As the rout went on, it dawned on him that his future child was in there for their first Predators game, a Stanley Cup Finals game and a victory for the Preds. “This is pretty cool,” he said, his face a mix of a father-to-be’s sentimentality and a fan’s maniacal enthusiasm. Soon he was buying us both drinks, brushing off my polite protests by recalling aloud that his late father had always taught him, “You just be kind to people.” 

The unbridled enthusiasm on display in downtown Nashville had attracted glowing coverage from national reporters and even some in the Pittsburgh media. And if you didn’t believe the hype, you should’ve seen the look on Chris Menard’s face during the first intermission of Game 4 at Ascend Amphitheater. A Boston man by way of Florida, Chris was in town with his young son for a goalie camp. Although they’re both die-hard Bruins fans, as hockey lovers they couldn’t resist what had essentially become a massive party celebrating the sport. 

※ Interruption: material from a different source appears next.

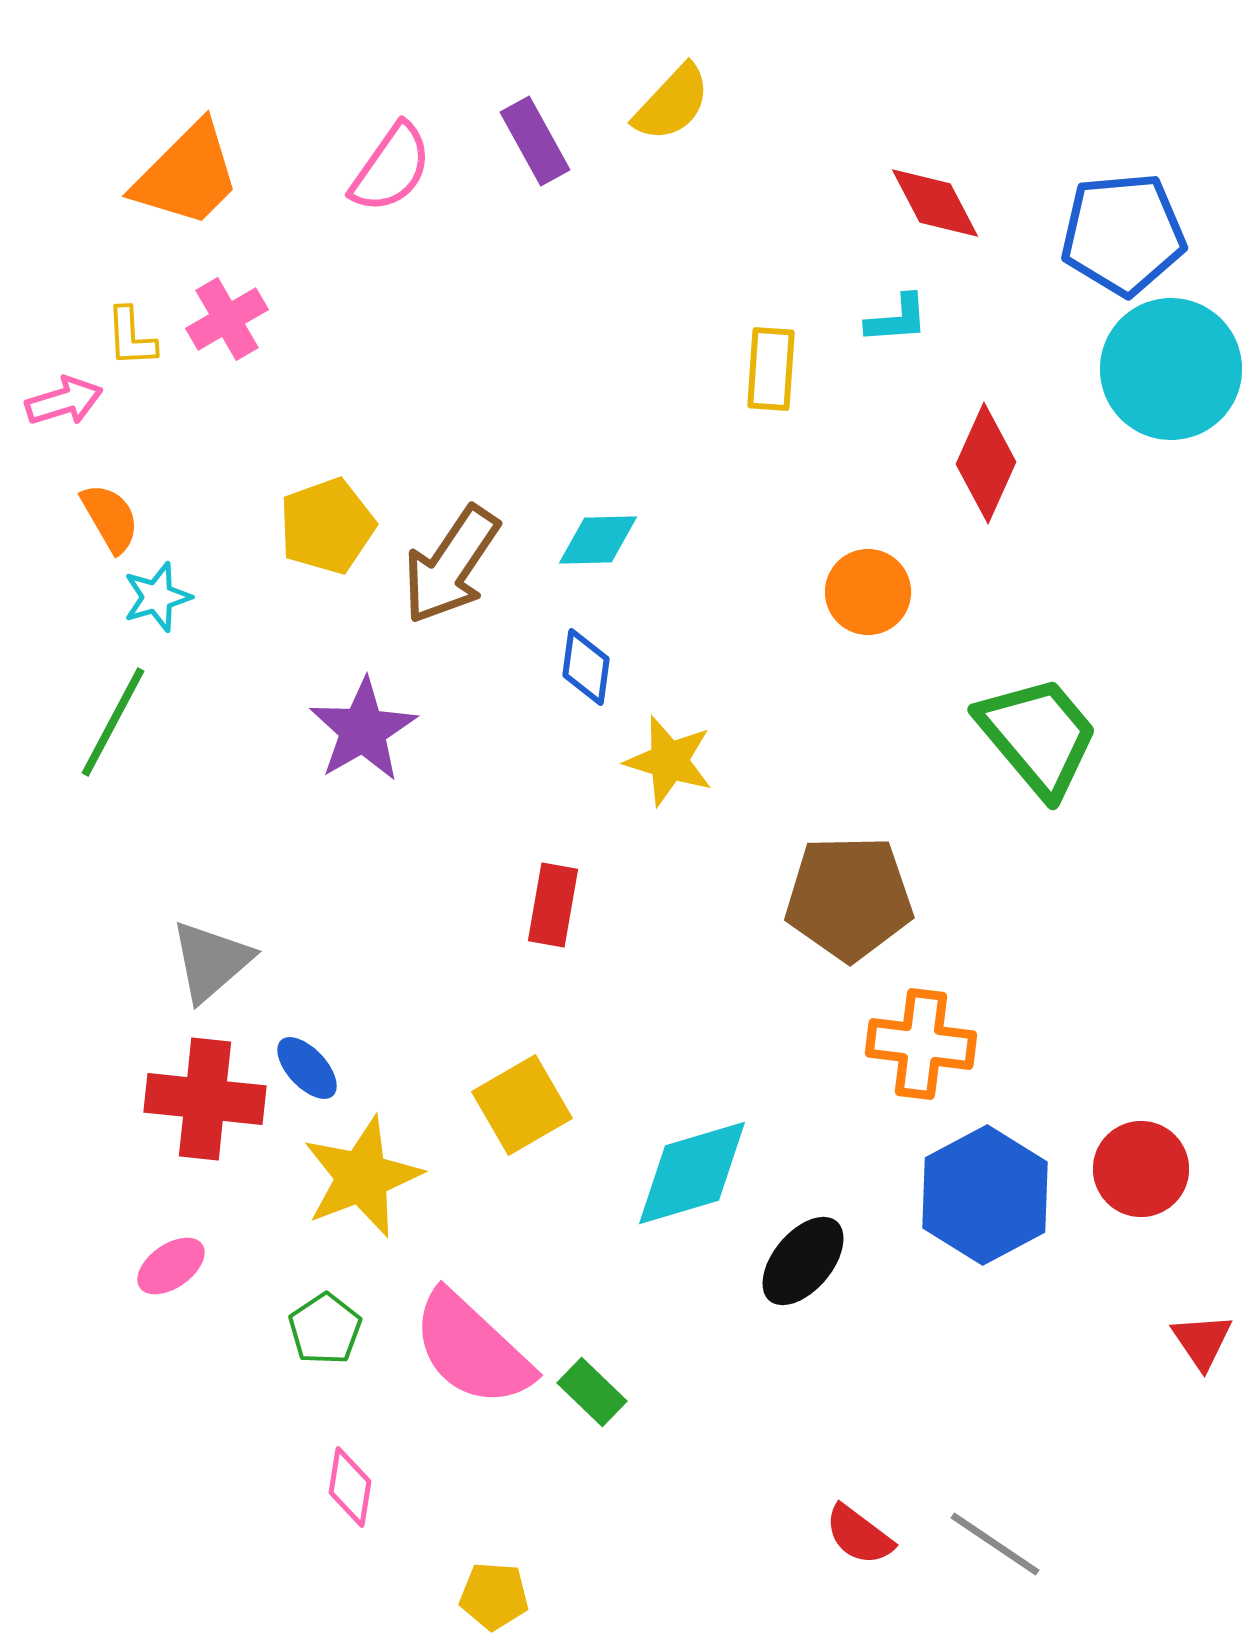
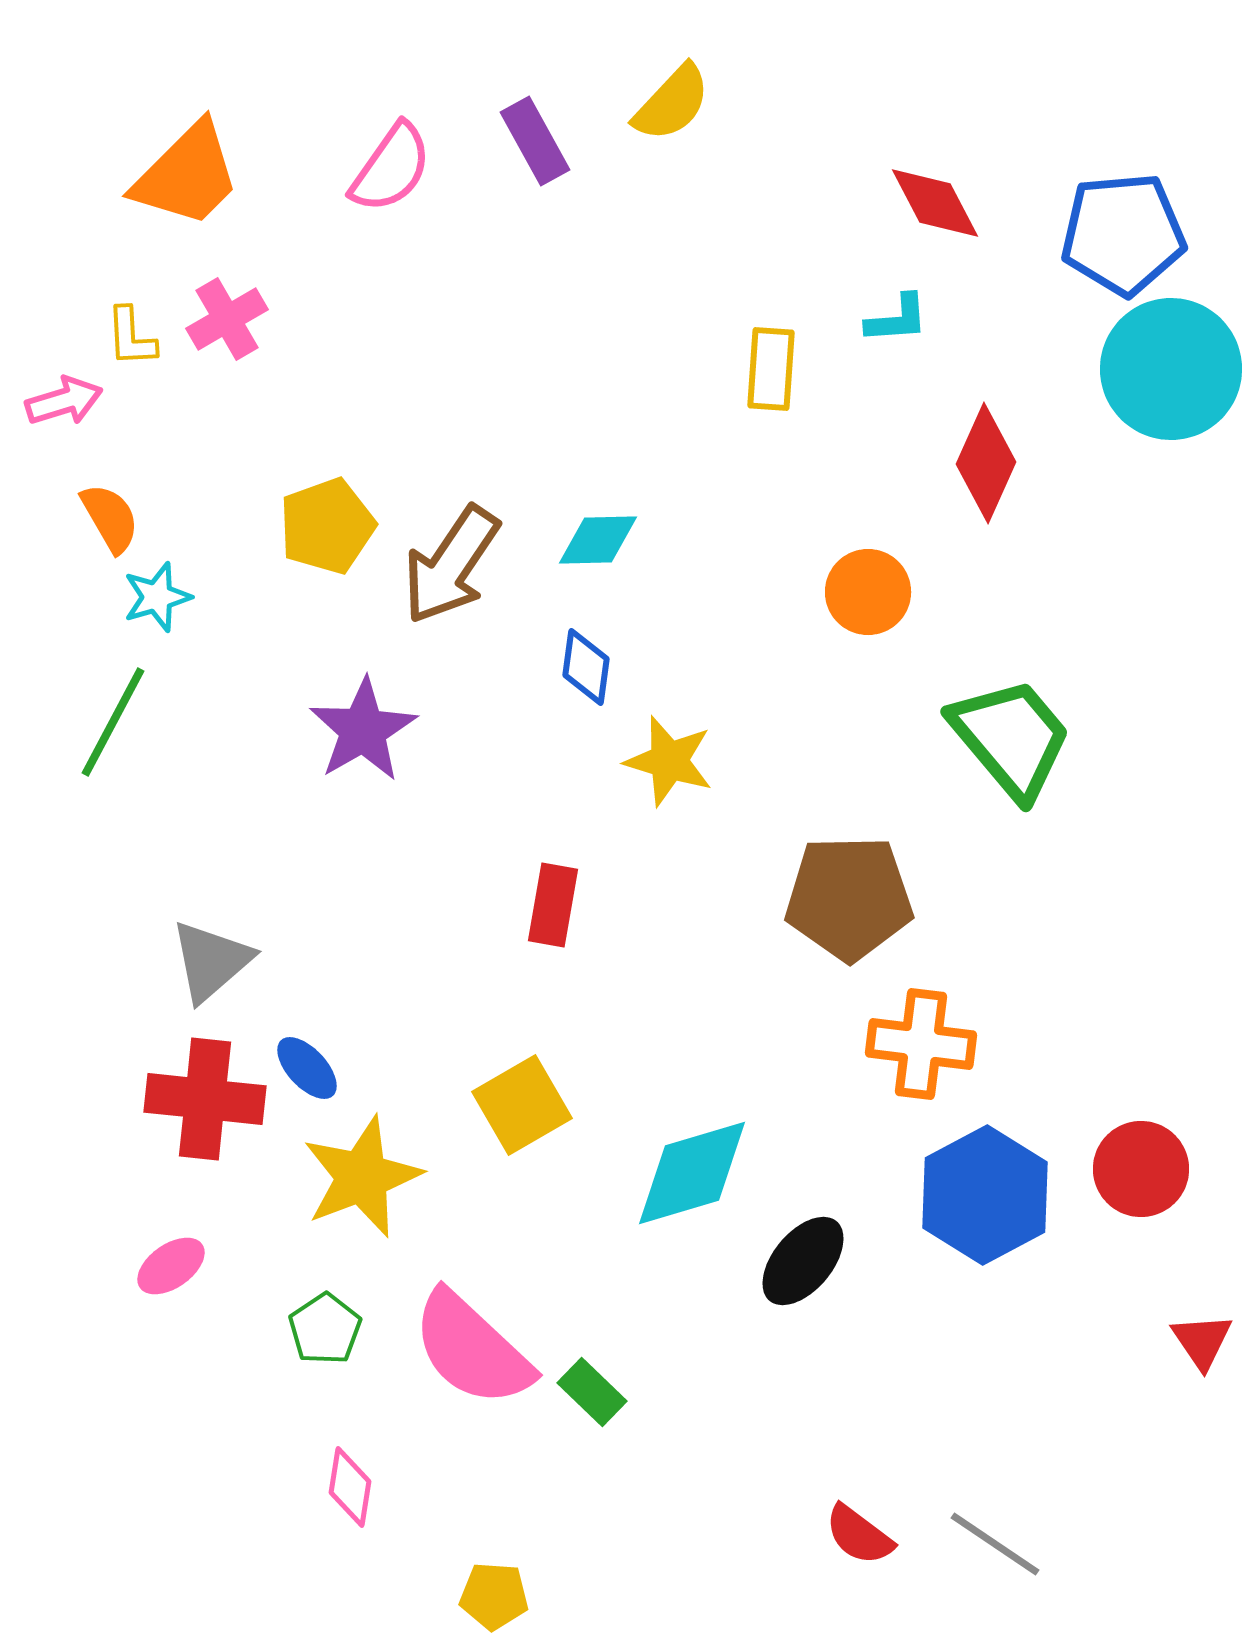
green trapezoid at (1038, 736): moved 27 px left, 2 px down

How the City Became a Predators Town

“It’s insane,” Chris said. “It’s awesome. We started at Broadway, came over here. He wants to go back to Broadway for the third, so we’ll go back over there. It’s been outstanding.”

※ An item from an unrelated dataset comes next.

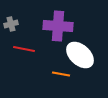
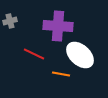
gray cross: moved 1 px left, 3 px up
red line: moved 10 px right, 5 px down; rotated 15 degrees clockwise
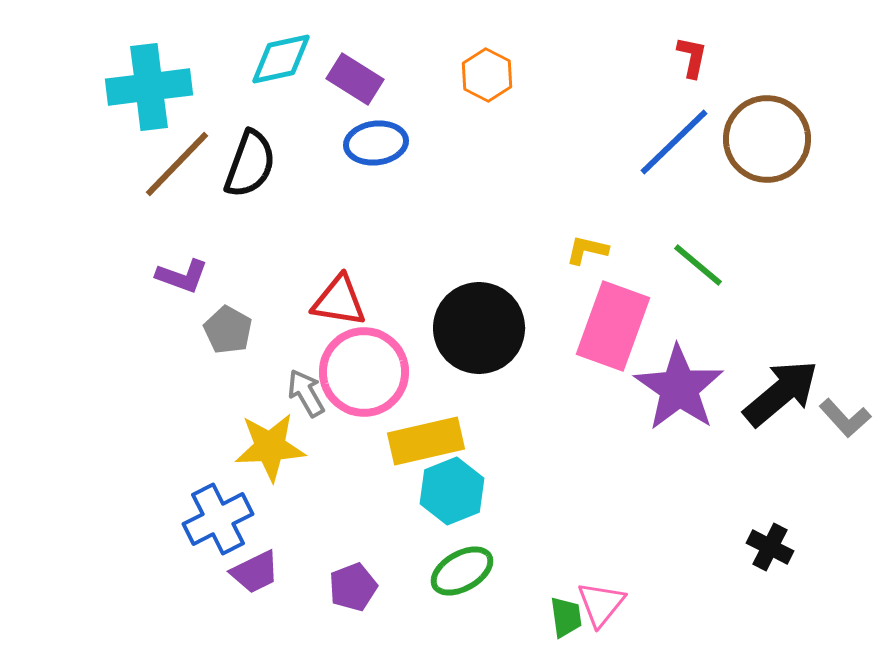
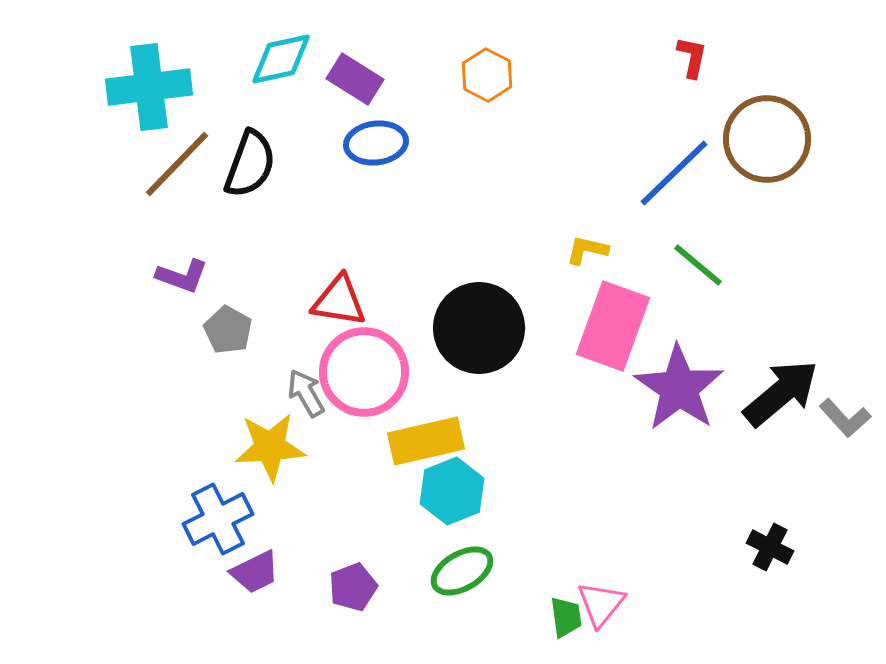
blue line: moved 31 px down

“Nothing like this even in Boston,” he added. 

With each goal that night, a group of young men would take turns grabbing a flag and making a lap around the amphitheater to the thrill of the crowd. 

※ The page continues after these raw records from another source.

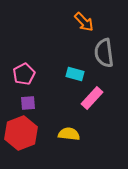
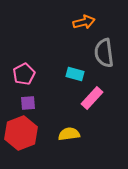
orange arrow: rotated 60 degrees counterclockwise
yellow semicircle: rotated 15 degrees counterclockwise
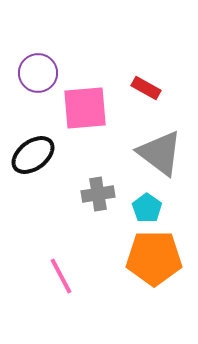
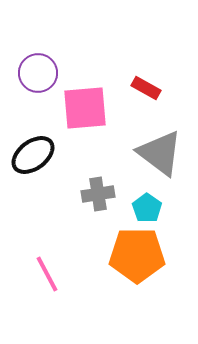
orange pentagon: moved 17 px left, 3 px up
pink line: moved 14 px left, 2 px up
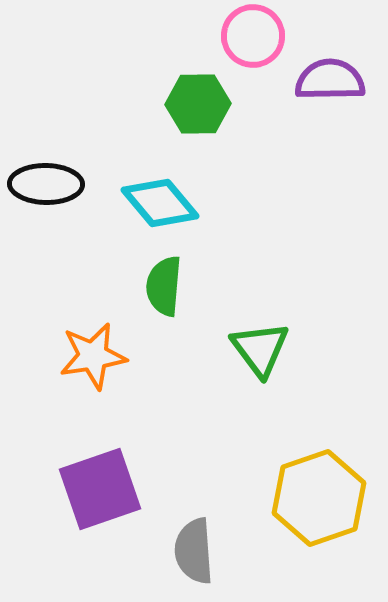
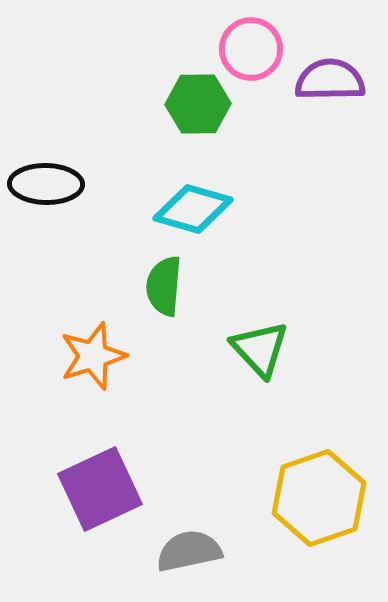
pink circle: moved 2 px left, 13 px down
cyan diamond: moved 33 px right, 6 px down; rotated 34 degrees counterclockwise
green triangle: rotated 6 degrees counterclockwise
orange star: rotated 8 degrees counterclockwise
purple square: rotated 6 degrees counterclockwise
gray semicircle: moved 5 px left; rotated 82 degrees clockwise
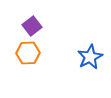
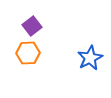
blue star: moved 1 px down
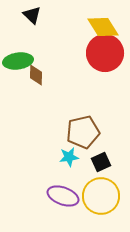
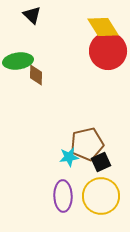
red circle: moved 3 px right, 2 px up
brown pentagon: moved 4 px right, 12 px down
purple ellipse: rotated 68 degrees clockwise
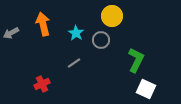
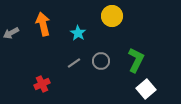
cyan star: moved 2 px right
gray circle: moved 21 px down
white square: rotated 24 degrees clockwise
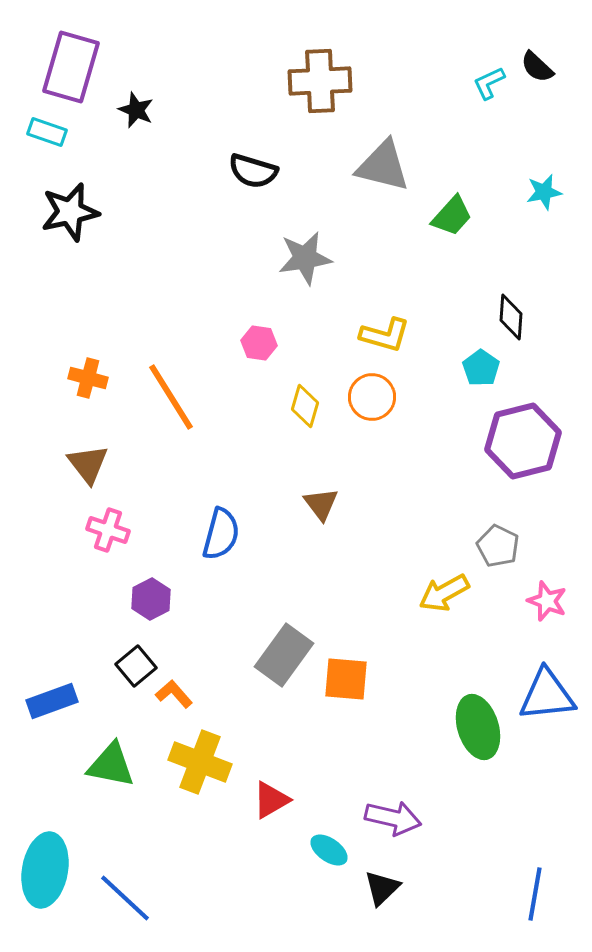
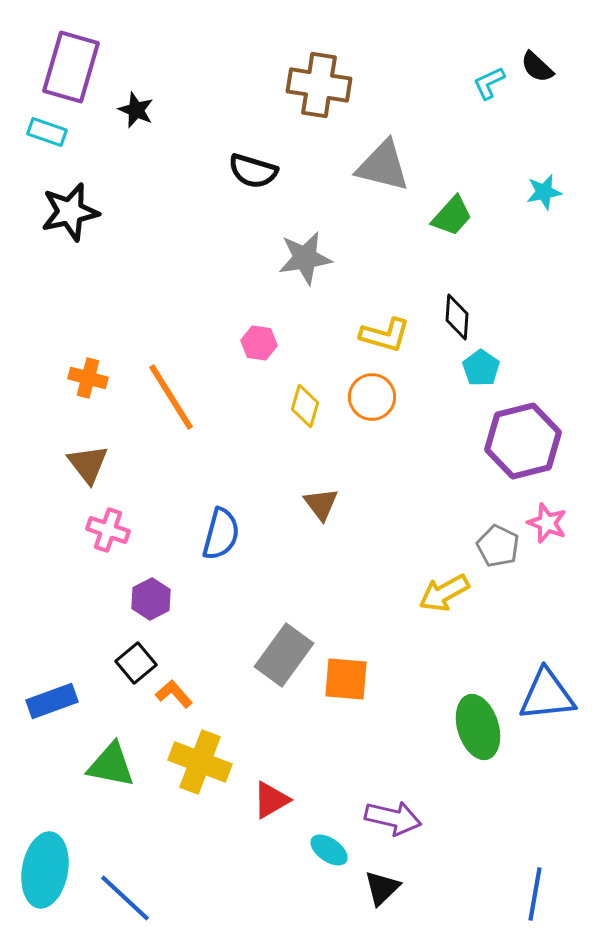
brown cross at (320, 81): moved 1 px left, 4 px down; rotated 12 degrees clockwise
black diamond at (511, 317): moved 54 px left
pink star at (547, 601): moved 78 px up
black square at (136, 666): moved 3 px up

It’s not often one can walk up and down the streets of Broadway and feel a warm, even affectionate feeling. But the Preds made that possible too. Smashville, it turns out, is a black man and his son, each wearing the No. 76 jersey of P.K. Subban, who had become an instant fan favorite in Nashville because of his irreverent and — gasp — fun-loving approach to the game and his wholehearted embrace of the city. It is a young girl in a Pekka Rinne shirt and oversized foam Fang Fingers. It’s longtime fans like David Wingo, who announced on Twitter before Game 4 that he’d dug up his T-shirt from the Preds’ first playoff series in 2004. And, yeah, it’s that catfish getting warm on the asphalt in the middle of Broadway. 

If there was a Preds bandwagon this year, it didn’t begin just last week — the team sold out every home game this season — and it’s not likely to end any time soon. As the crowd cleared Sunday night and the Penguins’ on-ice celebration continued, a 46-year-old man named Jason sat in a lawn chair in the middle of the street. He wasn’t the last person out there, but close enough that he looked like a man sitting alone in the thoroughfare. Asked how long he’d been a Preds fan, he answered without shame: “This year.” 

“I wanted to just enjoy the moment,” he said, explaining why he’d stayed in his seat long after the rest of the crowd. “It’s the Stanley Cup. … It was amazing. We have amazing fans. And they had a great year.” 

The naysayers will look down on “Smashville” and say it’s a collection of mostly fair-weather supporters, not “real” hockey fans. That’s not entirely accurate — talk to Section 303 about earning your stripes as a Preds fan — but there’s something to it, and something no one around here is shying away from anymore. The masses drawn downtown over the past month didn’t learn how to be hockey fans. They learned how to be Nashville hockey fans. They learned to be proud of catfish, to love a man named Viktor Arvidsson and to thank the public-address announcer by name when he says how much time is left in a period. Hell, they tasted a bitter defeat, which may well do more to bring them back than a win. Fandom is not simply a matter of knowledge — there’s no test on the rules or strategy to become one. It’s also about experiences.

A bandwagon fan is just a fan without a story, really. And every one of the tens of thousands of people who turned Broadway gold has a good one now. They liked it. They loved it. You know the rest.